> **Short exercise**
Copy out only the part of the listing from the line containing "of **9:43:18** would suit my records well." through the end of the listing, with "audience" changed to "users" and nothing else altered.

> **Data**
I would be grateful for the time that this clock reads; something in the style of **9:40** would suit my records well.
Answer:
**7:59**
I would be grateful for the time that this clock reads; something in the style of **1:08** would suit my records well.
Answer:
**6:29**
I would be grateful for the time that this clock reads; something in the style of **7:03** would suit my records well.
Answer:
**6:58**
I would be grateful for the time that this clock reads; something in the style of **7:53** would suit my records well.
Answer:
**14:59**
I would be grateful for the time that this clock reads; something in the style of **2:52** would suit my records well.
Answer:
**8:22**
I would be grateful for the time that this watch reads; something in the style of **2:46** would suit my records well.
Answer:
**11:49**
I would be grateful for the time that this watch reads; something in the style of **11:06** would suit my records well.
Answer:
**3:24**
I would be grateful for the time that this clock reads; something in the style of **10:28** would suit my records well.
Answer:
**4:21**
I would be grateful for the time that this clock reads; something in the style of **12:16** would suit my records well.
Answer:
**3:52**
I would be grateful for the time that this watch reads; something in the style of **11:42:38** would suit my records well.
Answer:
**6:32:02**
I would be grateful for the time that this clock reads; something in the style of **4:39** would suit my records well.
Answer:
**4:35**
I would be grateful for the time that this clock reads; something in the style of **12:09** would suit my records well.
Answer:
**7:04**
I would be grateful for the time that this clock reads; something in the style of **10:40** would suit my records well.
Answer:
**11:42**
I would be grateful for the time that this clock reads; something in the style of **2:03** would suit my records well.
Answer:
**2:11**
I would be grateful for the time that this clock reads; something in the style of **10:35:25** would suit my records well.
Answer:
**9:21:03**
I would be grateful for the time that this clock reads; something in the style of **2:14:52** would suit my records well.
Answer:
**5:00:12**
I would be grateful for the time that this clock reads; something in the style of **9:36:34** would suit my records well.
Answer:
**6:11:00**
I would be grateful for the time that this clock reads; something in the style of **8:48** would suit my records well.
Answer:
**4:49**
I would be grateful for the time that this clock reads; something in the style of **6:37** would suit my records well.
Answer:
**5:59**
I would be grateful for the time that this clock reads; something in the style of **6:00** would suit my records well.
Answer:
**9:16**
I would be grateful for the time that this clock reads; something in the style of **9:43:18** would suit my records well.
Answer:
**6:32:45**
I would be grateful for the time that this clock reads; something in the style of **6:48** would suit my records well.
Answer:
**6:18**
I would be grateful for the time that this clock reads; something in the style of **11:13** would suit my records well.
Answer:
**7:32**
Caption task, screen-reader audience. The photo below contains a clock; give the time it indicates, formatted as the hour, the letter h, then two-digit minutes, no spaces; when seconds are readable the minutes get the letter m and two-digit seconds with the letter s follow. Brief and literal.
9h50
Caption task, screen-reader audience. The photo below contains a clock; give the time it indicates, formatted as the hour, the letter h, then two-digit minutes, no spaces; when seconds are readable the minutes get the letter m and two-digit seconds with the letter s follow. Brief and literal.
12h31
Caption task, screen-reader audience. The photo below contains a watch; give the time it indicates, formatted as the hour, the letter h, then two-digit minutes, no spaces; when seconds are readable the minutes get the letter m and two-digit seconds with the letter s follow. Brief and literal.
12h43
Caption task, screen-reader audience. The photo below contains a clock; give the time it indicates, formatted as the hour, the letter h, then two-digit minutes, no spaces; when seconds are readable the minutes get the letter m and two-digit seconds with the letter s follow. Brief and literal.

> **Output below**
I would be grateful for the time that this clock reads; something in the style of **9:43:18** would suit my records well.
Answer:
**6:32:45**
I would be grateful for the time that this clock reads; something in the style of **6:48** would suit my records well.
Answer:
**6:18**
I would be grateful for the time that this clock reads; something in the style of **11:13** would suit my records well.
Answer:
**7:32**
Caption task, screen-reader users. The photo below contains a clock; give the time it indicates, formatted as the hour, the letter h, then two-digit minutes, no spaces; when seconds are readable the minutes get the letter m and two-digit seconds with the letter s follow. Brief and literal.
9h50
Caption task, screen-reader users. The photo below contains a clock; give the time it indicates, formatted as the hour, the letter h, then two-digit minutes, no spaces; when seconds are readable the minutes get the letter m and two-digit seconds with the letter s follow. Brief and literal.
12h31
Caption task, screen-reader users. The photo below contains a watch; give the time it indicates, formatted as the hour, the letter h, then two-digit minutes, no spaces; when seconds are readable the minutes get the letter m and two-digit seconds with the letter s follow. Brief and literal.
12h43
Caption task, screen-reader users. The photo below contains a clock; give the time it indicates, formatted as the hour, the letter h, then two-digit minutes, no spaces; when seconds are readable the minutes get the letter m and two-digit seconds with the letter s follow. Brief and literal.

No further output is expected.